▶ Instruction: Print the entries below word for word, from the first line through the line with "10 AM line.", and leave the pictures out.

+++ Source records +++

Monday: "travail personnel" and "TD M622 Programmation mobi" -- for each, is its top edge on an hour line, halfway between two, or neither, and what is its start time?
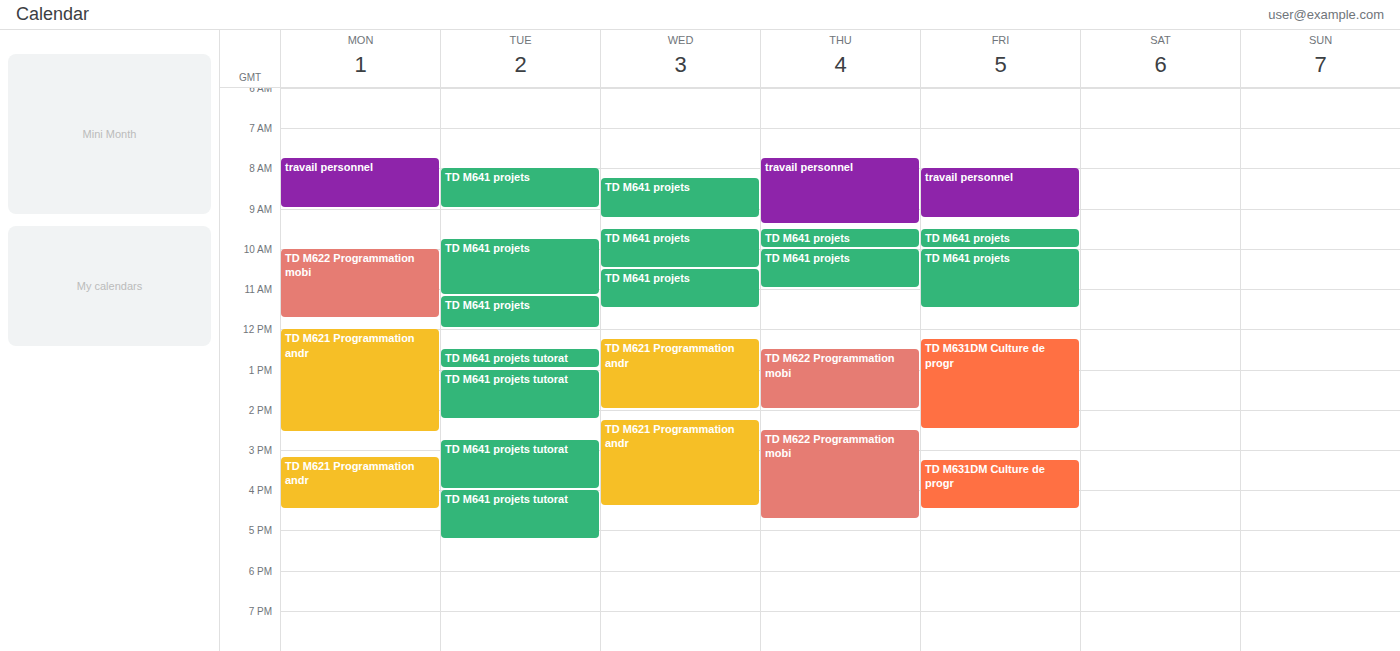
"travail personnel": 7:45 AM, neither: three quarters of the way from the 7 AM line to the 8 AM line. "TD M622 Programmation mobi": 10:00 AM, exactly on the 10 AM line.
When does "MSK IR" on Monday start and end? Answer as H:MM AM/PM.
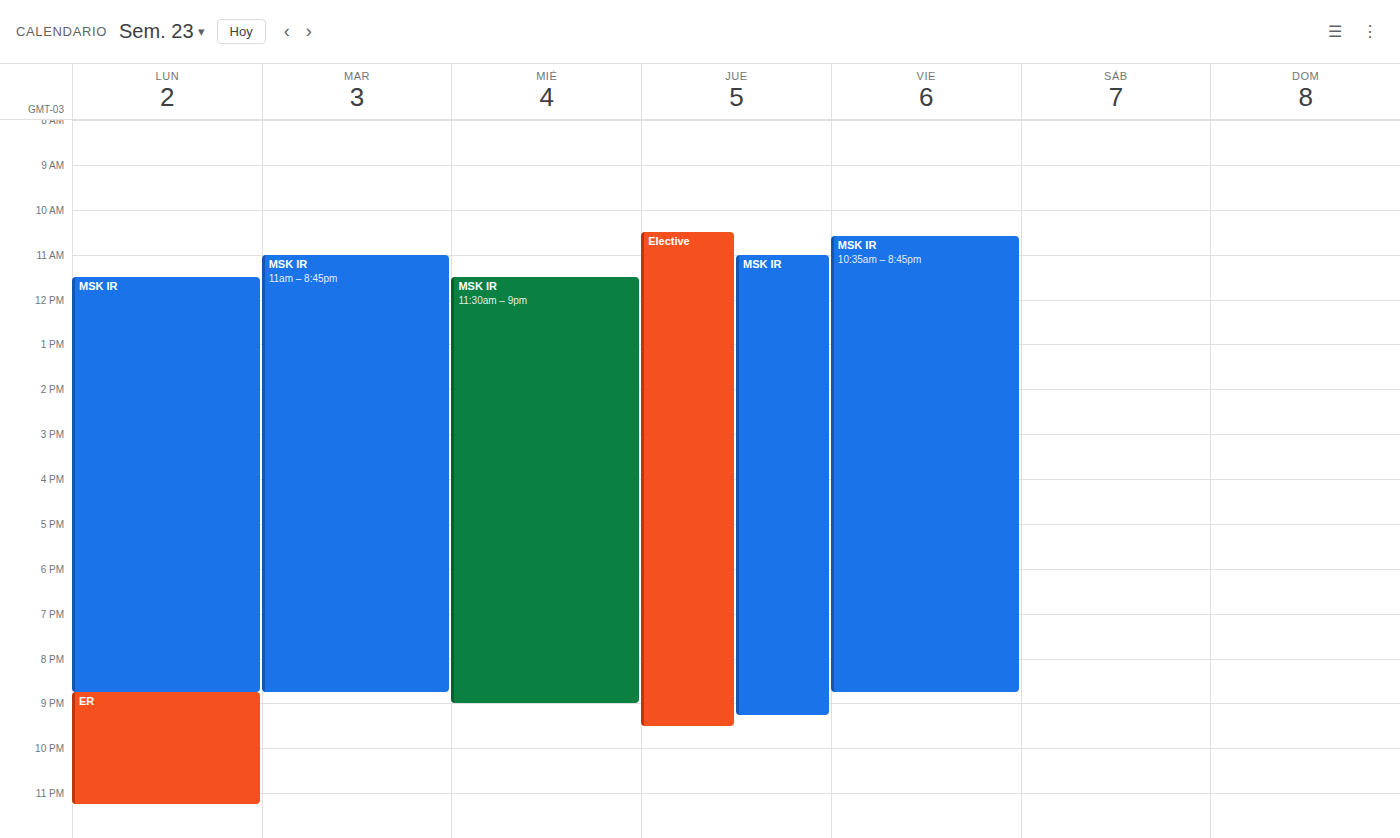
11:30 AM to 8:45 PM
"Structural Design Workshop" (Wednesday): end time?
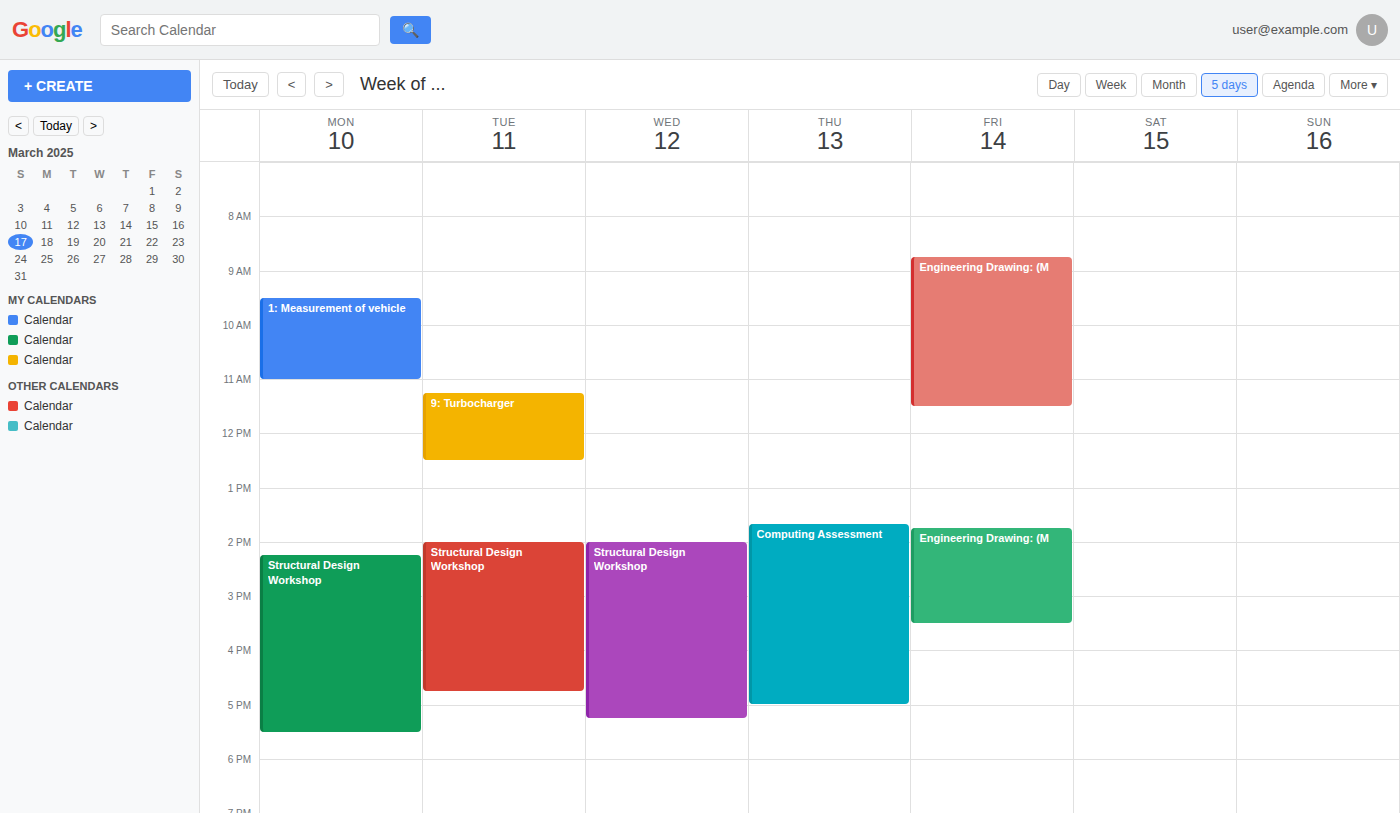
17:15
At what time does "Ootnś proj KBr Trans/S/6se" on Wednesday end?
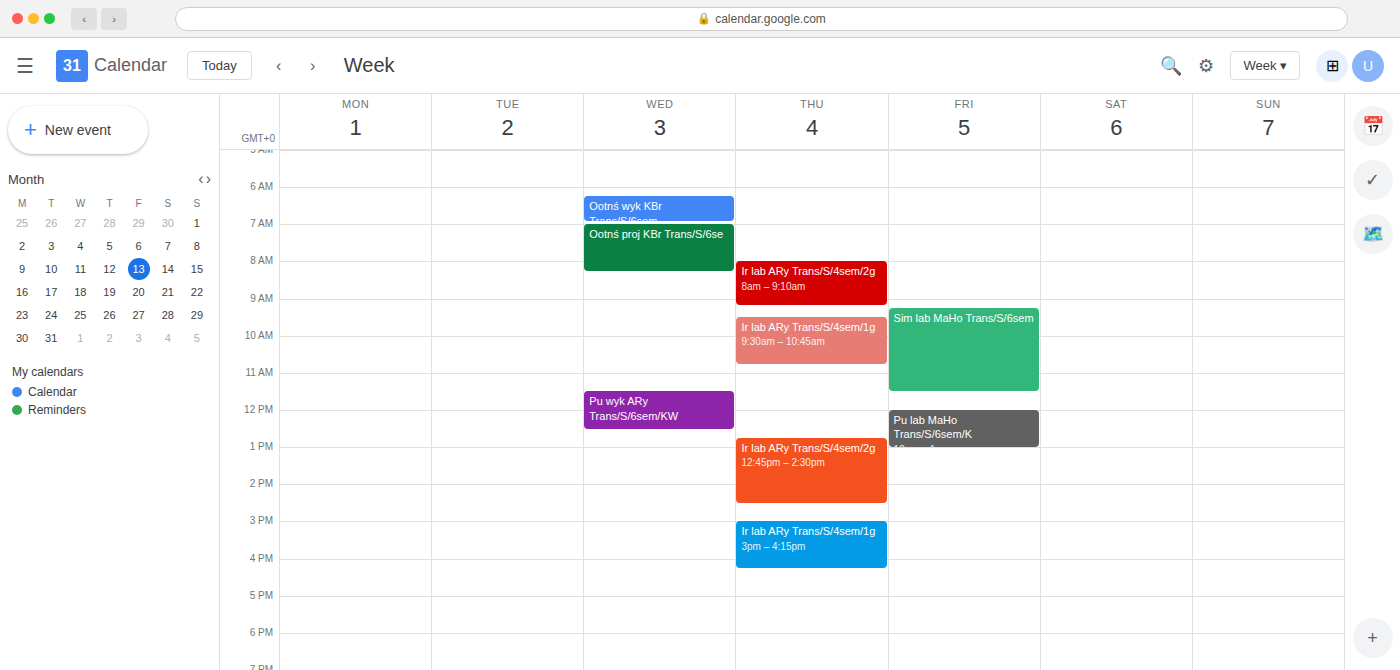
8:15 AM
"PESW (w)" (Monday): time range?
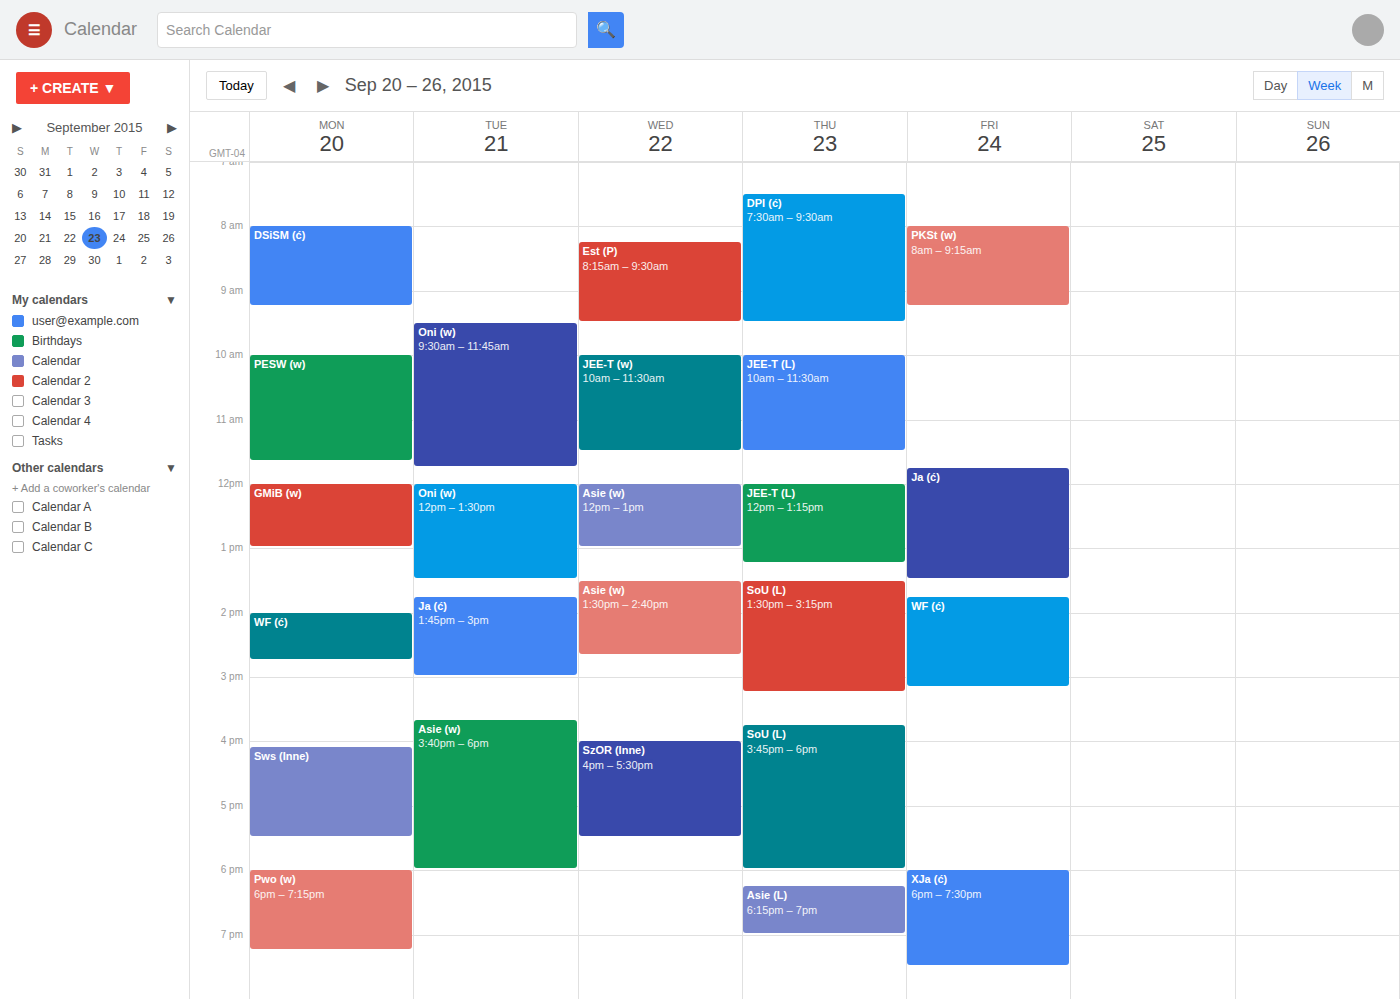
10:00 AM to 11:40 AM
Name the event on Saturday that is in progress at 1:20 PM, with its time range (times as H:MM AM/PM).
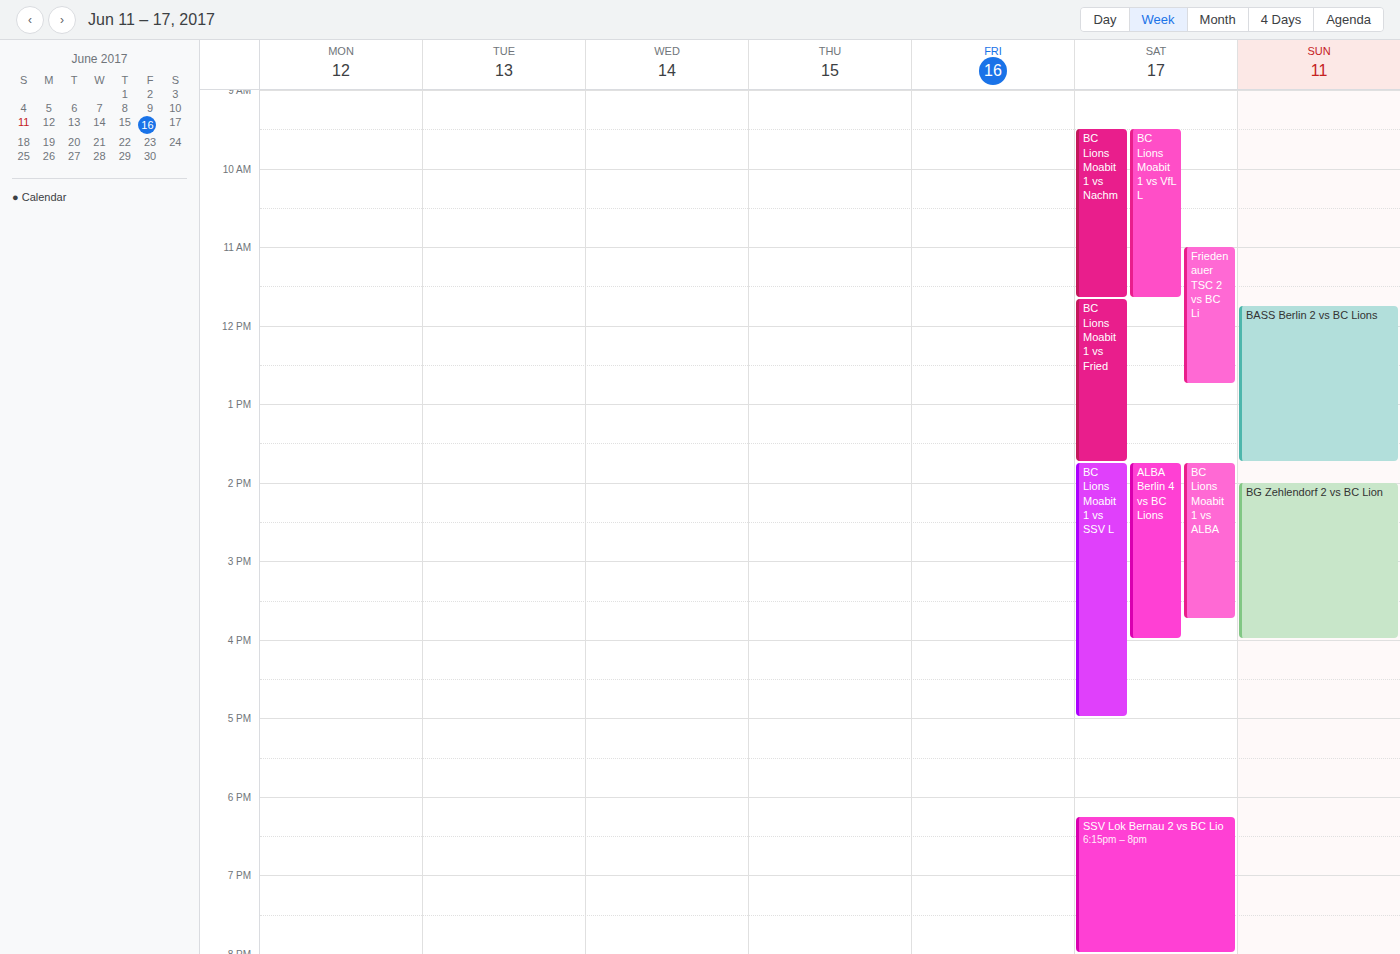
"BC Lions Moabit 1 vs Fried", 11:40 AM to 1:45 PM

+++

▶ Output:
Monday: "travail personnel" and "TD M622 Programmation mobi" -- for each, is its top edge on an hour line, halfway between two, or neither, and what is its start time?
"travail personnel": 7:45 AM, neither: three quarters of the way from the 7 AM line to the 8 AM line. "TD M622 Programmation mobi": 10:00 AM, exactly on the 10 AM line.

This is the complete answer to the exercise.